Examine the entries and show every line in which the word "paths" is found.

**DATA RECORDS:**
== Segment start ==
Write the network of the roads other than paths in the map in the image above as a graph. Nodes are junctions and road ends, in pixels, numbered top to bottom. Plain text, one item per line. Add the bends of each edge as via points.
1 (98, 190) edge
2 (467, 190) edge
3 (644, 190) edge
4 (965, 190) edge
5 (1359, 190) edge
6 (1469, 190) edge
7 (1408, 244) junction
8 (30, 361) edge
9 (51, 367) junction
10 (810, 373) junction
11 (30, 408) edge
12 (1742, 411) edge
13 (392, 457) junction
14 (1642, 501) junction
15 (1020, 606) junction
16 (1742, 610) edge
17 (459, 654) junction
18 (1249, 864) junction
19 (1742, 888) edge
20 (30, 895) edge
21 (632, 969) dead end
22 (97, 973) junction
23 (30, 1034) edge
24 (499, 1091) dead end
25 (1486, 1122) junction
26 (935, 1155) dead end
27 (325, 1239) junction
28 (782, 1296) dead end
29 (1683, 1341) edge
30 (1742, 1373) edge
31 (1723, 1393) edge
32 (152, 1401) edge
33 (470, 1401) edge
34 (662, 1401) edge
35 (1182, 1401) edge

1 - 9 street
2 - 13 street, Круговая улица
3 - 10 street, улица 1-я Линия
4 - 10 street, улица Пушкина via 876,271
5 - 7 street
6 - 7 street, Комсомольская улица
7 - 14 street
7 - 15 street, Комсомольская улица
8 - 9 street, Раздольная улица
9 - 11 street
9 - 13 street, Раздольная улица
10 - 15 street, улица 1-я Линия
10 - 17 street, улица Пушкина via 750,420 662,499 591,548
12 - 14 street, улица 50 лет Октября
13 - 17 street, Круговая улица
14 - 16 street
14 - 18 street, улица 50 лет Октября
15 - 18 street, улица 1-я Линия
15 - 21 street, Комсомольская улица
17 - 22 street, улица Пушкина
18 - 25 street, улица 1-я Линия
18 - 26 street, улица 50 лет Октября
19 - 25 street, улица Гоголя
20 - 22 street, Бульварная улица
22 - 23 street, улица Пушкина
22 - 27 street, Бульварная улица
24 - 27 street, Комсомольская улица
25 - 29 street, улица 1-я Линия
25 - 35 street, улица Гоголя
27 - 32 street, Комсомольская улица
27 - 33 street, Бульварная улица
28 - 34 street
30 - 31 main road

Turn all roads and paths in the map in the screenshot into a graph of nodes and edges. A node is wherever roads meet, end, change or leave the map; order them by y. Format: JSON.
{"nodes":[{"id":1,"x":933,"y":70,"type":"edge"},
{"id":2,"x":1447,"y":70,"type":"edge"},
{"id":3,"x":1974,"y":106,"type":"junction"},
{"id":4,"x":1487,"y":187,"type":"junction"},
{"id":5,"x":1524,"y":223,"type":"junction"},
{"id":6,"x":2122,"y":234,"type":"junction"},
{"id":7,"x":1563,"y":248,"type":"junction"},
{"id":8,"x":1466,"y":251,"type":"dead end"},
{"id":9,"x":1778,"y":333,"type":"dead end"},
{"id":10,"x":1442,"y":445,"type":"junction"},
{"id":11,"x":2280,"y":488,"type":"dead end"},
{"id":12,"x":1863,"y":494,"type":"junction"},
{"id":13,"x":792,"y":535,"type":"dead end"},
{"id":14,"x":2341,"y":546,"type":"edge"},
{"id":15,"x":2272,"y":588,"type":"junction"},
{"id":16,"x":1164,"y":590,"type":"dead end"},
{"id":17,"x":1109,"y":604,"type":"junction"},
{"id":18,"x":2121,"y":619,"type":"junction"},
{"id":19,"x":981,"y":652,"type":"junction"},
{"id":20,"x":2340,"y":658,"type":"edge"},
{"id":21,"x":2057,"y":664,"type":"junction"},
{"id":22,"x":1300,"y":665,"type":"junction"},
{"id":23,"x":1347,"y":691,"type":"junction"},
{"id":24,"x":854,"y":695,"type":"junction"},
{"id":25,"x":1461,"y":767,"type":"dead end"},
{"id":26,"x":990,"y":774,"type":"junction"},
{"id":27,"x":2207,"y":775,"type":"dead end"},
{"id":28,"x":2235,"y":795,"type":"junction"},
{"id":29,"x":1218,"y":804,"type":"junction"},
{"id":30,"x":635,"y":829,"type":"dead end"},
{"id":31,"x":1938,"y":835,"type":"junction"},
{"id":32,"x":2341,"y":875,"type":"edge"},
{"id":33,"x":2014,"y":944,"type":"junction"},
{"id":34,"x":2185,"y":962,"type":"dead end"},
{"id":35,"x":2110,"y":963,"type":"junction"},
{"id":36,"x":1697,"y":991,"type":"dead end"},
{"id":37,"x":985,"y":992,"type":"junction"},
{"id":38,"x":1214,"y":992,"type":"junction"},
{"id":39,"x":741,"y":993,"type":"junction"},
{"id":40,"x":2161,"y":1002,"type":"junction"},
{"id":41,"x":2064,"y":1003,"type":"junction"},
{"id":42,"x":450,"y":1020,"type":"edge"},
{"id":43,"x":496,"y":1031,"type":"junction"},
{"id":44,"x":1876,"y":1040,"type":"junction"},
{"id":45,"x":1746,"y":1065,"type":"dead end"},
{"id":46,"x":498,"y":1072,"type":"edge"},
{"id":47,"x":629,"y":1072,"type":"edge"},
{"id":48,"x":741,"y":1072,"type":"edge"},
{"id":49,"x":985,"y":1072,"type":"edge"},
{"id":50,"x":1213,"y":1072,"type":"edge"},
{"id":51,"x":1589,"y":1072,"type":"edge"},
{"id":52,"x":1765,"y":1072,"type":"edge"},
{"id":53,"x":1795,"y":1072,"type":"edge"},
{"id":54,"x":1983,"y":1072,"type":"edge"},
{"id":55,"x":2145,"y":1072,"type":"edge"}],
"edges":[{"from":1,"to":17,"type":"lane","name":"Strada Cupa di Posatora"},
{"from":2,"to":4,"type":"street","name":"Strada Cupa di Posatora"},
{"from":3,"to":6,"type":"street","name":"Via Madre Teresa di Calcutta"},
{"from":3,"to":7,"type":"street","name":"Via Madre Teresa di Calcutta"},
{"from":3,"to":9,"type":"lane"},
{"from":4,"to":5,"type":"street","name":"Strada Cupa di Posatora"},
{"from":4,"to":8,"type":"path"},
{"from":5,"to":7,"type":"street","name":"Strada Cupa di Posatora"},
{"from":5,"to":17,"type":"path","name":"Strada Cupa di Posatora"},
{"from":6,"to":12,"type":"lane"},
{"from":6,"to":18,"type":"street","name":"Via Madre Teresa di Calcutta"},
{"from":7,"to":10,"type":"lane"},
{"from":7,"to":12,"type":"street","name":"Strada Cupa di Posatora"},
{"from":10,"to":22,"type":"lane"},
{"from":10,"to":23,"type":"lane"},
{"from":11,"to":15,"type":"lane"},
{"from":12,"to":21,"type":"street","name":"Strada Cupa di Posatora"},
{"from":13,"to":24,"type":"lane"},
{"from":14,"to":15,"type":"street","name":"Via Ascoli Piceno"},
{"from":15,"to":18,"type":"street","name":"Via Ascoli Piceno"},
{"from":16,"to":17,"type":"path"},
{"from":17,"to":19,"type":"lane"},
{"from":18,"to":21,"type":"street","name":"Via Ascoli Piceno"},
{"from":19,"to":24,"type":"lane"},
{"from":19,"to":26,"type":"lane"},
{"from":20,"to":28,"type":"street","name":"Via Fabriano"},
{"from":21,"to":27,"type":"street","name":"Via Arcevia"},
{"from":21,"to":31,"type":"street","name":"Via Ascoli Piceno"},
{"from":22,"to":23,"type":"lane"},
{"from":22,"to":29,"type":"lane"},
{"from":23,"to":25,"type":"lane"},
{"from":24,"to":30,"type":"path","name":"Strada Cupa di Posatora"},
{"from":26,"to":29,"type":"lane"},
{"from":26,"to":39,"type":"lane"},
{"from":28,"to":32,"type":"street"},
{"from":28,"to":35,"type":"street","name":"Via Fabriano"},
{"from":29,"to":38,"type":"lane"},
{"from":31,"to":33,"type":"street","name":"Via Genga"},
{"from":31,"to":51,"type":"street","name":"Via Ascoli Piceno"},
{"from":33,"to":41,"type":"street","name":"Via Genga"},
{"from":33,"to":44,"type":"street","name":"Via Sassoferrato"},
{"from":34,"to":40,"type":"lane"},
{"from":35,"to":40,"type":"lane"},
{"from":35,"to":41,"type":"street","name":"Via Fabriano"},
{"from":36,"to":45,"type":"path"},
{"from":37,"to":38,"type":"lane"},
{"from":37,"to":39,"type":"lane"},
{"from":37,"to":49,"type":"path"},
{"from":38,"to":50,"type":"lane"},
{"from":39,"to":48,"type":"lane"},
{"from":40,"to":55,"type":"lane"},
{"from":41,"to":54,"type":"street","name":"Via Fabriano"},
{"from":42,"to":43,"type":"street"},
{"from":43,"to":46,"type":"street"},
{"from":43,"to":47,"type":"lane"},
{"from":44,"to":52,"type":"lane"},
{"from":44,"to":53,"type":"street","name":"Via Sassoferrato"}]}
== Segment end ==
**EXERCISE ANSWER:**
Write the network of the roads other than paths in the map in the image above as a graph. Nodes are junctions and road ends, in pixels, numbered top to bottom. Plain text, one item per line. Add the bends of each edge as via points.
Turn all roads and paths in the map in the screenshot into a graph of nodes and edges. A node is wherever roads meet, end, change or leave the map; order them by y. Format: JSON.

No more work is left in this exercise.